In December 2018, the United States Court of Appeals for the Eighth Circuit issued an important decision in Postawko v. Missouri Department of Corrections, upholding the certification of a class of inmates who were being denied access to the most effective drug for treating their chronic hepatitis C. On behalf of the Arc of the United States, Center for Children’s Law and Policy, Judge David L. Bazelon Center for Mental Health Law, Disability Rights Arkansas Inc., Human Rights First, Impact Fund, National Disability Rights Network, National Immigrant Justice Center, National Juvenile Defender Center, and Missouri Protection & Advocacy Services, the firm filed an amicus brief arguing that the class was correctly certified.

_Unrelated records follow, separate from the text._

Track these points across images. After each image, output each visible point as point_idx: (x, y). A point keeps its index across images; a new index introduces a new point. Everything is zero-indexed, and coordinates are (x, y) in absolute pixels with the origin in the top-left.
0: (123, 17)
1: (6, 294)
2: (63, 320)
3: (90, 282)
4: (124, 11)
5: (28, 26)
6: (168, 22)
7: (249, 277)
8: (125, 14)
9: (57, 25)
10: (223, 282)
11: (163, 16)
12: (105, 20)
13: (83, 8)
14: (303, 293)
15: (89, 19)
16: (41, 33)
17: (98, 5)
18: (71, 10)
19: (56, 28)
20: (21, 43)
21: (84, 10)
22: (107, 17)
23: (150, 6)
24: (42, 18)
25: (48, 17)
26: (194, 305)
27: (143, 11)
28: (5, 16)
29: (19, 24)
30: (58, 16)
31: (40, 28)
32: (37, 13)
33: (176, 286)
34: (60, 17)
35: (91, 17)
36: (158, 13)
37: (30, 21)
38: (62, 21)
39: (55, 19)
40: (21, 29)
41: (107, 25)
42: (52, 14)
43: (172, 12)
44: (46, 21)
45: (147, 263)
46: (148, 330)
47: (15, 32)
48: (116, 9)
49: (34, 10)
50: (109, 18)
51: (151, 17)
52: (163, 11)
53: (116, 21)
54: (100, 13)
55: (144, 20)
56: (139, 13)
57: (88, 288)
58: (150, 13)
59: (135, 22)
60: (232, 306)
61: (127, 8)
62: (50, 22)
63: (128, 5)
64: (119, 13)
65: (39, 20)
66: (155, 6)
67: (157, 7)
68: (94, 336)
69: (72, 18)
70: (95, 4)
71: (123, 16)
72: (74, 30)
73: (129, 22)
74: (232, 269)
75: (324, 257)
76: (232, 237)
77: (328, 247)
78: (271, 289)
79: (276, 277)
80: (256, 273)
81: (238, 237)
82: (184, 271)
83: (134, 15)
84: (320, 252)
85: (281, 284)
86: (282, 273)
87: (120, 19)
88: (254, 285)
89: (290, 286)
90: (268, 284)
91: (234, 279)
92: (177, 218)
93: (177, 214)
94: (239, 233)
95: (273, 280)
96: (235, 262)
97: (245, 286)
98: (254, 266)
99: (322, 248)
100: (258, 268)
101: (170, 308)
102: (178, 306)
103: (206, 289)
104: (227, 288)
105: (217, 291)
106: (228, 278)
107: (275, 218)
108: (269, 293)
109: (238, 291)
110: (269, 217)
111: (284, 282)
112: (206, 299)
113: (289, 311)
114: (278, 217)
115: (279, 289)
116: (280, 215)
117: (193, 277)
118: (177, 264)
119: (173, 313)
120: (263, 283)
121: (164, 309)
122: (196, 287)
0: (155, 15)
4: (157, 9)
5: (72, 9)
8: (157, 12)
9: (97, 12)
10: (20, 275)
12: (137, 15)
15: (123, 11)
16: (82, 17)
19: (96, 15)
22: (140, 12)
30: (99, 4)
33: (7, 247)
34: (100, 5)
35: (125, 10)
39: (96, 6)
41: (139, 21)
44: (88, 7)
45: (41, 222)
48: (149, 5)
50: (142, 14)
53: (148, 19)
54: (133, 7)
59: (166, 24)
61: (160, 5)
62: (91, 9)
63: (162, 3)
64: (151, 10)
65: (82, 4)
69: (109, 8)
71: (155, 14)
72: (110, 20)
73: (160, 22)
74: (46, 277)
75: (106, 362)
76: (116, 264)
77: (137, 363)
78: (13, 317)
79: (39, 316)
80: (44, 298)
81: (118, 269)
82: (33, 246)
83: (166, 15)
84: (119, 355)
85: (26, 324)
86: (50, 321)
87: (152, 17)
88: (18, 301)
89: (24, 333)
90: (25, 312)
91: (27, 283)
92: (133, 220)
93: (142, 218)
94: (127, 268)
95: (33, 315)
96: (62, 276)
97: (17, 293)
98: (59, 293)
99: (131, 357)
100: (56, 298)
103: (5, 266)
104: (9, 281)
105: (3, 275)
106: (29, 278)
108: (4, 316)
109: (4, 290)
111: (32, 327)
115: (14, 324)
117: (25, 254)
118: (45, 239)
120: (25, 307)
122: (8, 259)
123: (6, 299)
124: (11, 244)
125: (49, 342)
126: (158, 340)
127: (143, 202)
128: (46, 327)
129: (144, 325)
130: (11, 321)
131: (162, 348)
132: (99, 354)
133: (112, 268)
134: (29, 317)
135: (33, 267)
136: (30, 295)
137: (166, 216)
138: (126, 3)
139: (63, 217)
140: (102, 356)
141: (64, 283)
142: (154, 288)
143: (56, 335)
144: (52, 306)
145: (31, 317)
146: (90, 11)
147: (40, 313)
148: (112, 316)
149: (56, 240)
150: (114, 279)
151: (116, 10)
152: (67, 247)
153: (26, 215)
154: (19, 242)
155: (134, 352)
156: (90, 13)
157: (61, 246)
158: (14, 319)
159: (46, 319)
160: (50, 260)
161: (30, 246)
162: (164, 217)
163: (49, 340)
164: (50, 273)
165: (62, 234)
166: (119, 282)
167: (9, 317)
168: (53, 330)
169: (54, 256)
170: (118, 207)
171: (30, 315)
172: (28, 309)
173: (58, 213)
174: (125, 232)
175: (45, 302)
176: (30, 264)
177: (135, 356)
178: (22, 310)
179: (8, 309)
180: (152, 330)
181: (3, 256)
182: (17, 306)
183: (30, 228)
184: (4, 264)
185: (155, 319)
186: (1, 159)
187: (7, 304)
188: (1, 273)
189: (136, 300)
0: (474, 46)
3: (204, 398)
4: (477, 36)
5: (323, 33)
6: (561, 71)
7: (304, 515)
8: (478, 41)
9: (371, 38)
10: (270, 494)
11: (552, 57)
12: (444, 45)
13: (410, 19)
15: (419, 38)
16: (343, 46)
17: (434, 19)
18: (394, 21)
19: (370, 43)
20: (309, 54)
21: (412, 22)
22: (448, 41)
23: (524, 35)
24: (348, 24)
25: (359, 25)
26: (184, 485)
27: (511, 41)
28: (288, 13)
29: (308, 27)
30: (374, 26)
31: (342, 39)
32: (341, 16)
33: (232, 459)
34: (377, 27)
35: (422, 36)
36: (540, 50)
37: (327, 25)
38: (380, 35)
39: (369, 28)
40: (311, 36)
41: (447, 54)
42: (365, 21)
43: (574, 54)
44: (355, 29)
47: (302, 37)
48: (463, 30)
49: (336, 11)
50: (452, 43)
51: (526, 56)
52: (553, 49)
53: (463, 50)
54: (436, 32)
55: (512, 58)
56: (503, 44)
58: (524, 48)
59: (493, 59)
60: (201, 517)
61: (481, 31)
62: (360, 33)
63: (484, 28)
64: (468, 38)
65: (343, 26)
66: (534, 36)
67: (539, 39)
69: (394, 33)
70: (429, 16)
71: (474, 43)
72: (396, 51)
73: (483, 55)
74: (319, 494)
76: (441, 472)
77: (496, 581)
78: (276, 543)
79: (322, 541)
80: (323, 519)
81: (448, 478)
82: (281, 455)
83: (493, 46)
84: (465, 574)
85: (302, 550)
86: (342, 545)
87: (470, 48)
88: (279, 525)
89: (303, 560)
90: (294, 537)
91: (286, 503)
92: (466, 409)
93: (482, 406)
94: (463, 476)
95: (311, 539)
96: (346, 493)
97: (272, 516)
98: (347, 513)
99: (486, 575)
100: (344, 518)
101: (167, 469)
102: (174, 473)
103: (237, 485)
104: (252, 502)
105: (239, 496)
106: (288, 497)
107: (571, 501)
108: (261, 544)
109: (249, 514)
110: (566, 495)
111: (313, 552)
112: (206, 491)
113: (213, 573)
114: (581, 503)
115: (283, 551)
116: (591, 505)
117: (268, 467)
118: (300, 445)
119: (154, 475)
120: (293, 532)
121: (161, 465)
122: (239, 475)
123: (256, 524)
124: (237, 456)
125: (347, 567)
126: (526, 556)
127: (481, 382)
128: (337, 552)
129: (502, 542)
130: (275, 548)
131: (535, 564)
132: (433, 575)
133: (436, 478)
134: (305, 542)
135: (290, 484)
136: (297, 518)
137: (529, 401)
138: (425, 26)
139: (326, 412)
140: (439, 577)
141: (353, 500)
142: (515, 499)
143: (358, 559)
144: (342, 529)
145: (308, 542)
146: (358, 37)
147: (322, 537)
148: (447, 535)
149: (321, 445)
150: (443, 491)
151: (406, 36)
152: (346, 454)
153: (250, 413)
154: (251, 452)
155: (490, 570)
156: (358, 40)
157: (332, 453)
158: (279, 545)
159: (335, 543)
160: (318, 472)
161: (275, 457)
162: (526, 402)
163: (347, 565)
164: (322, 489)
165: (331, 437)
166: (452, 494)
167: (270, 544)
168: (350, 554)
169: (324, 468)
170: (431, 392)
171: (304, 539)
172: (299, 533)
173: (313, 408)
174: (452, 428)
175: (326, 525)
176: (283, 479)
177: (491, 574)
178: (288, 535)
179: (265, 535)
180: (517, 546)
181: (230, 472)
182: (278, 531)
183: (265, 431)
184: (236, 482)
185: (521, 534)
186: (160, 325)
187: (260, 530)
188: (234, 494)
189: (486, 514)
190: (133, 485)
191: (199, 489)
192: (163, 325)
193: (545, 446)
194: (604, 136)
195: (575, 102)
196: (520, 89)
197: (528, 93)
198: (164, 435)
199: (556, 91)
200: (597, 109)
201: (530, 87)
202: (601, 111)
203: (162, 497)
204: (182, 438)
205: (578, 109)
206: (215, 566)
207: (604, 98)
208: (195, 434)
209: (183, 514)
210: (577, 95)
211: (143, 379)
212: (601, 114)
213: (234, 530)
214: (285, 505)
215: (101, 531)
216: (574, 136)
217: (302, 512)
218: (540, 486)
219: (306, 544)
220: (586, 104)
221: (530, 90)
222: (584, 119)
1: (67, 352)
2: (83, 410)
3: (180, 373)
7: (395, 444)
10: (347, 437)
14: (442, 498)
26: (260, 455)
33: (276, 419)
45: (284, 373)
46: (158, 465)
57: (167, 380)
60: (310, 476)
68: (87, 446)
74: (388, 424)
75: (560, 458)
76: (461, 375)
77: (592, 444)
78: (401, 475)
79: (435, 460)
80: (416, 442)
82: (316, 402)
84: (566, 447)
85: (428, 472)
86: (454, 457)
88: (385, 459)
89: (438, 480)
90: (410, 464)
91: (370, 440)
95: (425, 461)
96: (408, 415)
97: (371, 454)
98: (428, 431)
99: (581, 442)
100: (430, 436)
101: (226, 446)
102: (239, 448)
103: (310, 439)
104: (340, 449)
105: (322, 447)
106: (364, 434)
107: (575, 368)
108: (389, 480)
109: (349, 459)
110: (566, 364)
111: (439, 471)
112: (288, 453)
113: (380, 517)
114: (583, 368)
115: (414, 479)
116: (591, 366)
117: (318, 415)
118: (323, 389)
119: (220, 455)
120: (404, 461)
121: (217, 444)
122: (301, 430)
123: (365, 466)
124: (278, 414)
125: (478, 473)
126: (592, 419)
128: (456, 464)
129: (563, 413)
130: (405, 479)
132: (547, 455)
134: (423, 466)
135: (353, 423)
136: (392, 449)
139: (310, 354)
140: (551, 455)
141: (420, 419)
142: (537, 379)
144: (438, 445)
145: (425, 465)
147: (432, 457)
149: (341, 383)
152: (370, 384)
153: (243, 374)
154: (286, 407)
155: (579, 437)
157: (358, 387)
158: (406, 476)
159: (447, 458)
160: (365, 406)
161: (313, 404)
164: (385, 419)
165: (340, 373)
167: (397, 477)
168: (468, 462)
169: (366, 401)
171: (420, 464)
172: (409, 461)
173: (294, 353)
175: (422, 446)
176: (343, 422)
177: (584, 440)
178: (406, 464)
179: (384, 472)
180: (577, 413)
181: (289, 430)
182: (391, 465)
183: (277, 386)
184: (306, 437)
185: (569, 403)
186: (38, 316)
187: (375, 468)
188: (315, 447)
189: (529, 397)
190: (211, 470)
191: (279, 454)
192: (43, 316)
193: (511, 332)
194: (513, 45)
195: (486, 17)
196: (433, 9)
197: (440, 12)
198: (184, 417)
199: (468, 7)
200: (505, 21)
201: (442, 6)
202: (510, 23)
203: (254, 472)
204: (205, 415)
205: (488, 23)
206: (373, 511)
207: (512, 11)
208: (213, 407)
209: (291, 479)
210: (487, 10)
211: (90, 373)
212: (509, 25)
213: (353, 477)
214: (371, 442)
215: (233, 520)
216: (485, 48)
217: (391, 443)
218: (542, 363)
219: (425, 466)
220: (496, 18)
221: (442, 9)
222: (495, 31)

Our brief focused on the historic significance of the class action rule in helping vulnerable people effect change, and argued that a prison wide treatment policy imposes a common injury on inmates sufficient to certify a class.

In 2014, we had filed a similar amicus brief in a Ninth Circuit case, Parsons v. Ryan, arguing that class certification is appropriate when inmates are exposed to a common, unreasonable risk of harm because of government action or inaction. The Parsons court upheld the certification of a class of inmates who challenged the systematic denial of basic health care in the Arizona prisons and paved the way for a similar decision in the Postawko case.